======== Stored data ========
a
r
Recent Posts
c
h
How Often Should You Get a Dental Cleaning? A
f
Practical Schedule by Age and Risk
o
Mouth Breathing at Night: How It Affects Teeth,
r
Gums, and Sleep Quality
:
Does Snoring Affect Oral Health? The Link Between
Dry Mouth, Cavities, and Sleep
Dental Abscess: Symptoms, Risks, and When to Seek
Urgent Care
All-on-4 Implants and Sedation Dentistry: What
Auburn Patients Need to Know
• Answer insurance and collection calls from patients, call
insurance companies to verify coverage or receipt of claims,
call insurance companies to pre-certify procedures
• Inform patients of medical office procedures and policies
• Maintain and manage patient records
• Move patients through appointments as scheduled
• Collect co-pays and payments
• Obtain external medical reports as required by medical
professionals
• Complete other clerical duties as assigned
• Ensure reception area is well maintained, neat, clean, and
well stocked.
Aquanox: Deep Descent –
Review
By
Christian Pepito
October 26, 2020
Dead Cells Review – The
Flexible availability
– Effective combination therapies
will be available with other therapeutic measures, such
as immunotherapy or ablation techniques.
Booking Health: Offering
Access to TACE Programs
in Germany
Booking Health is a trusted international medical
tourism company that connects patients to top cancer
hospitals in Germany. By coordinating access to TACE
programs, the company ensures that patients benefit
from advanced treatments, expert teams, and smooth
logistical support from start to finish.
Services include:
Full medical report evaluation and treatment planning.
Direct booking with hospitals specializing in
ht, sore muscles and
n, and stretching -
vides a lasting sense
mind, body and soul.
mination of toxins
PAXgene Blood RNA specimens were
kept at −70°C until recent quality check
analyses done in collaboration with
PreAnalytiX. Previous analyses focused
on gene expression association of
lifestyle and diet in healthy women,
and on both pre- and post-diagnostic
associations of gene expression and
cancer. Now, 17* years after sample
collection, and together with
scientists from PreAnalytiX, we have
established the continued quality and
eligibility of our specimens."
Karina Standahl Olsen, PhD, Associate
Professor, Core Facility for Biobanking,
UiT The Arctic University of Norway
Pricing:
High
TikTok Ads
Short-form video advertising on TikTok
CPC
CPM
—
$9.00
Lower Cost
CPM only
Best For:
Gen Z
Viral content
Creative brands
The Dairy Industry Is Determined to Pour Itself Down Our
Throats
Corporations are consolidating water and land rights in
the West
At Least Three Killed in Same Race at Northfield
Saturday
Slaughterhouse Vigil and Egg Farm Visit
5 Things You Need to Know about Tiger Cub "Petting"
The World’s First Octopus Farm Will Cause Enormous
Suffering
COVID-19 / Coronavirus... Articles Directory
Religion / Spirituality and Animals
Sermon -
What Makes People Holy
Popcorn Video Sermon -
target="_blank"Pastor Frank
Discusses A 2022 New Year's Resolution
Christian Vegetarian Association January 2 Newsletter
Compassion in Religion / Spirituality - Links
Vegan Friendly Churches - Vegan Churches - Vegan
========
======== Stored data ========
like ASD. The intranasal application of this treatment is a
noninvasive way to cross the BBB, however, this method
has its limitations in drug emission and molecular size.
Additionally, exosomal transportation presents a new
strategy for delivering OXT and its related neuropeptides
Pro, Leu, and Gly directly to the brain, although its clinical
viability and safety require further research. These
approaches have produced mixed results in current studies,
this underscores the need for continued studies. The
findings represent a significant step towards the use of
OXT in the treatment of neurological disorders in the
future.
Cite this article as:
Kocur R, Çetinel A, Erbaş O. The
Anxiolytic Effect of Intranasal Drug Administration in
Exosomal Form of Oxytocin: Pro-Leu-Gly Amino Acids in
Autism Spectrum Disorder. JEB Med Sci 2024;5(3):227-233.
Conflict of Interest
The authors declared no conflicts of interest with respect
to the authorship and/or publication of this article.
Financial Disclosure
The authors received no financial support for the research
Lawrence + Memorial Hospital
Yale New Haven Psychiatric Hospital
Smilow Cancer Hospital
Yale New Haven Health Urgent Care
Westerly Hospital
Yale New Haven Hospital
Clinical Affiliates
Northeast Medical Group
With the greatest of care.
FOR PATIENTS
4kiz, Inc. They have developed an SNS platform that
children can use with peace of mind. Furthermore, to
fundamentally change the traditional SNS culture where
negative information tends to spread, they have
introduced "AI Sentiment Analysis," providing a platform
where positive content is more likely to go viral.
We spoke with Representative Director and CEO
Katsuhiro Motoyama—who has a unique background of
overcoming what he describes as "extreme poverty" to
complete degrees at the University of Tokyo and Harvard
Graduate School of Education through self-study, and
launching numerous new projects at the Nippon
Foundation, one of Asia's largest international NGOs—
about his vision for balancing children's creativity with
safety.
========
Task brief: The answer should consist of every line above in which "expression" appears.

The completed task:
on gene expression association of
associations of gene expression and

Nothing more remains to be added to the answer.